### Your assignment:
Your reply should be a single number, the count of lines in the records that contain the string "Zápasy".

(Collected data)

^^^^

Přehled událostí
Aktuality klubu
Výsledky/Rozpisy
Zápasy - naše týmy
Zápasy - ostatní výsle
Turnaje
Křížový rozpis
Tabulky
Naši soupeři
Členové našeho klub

^^^^

### Answer section:
2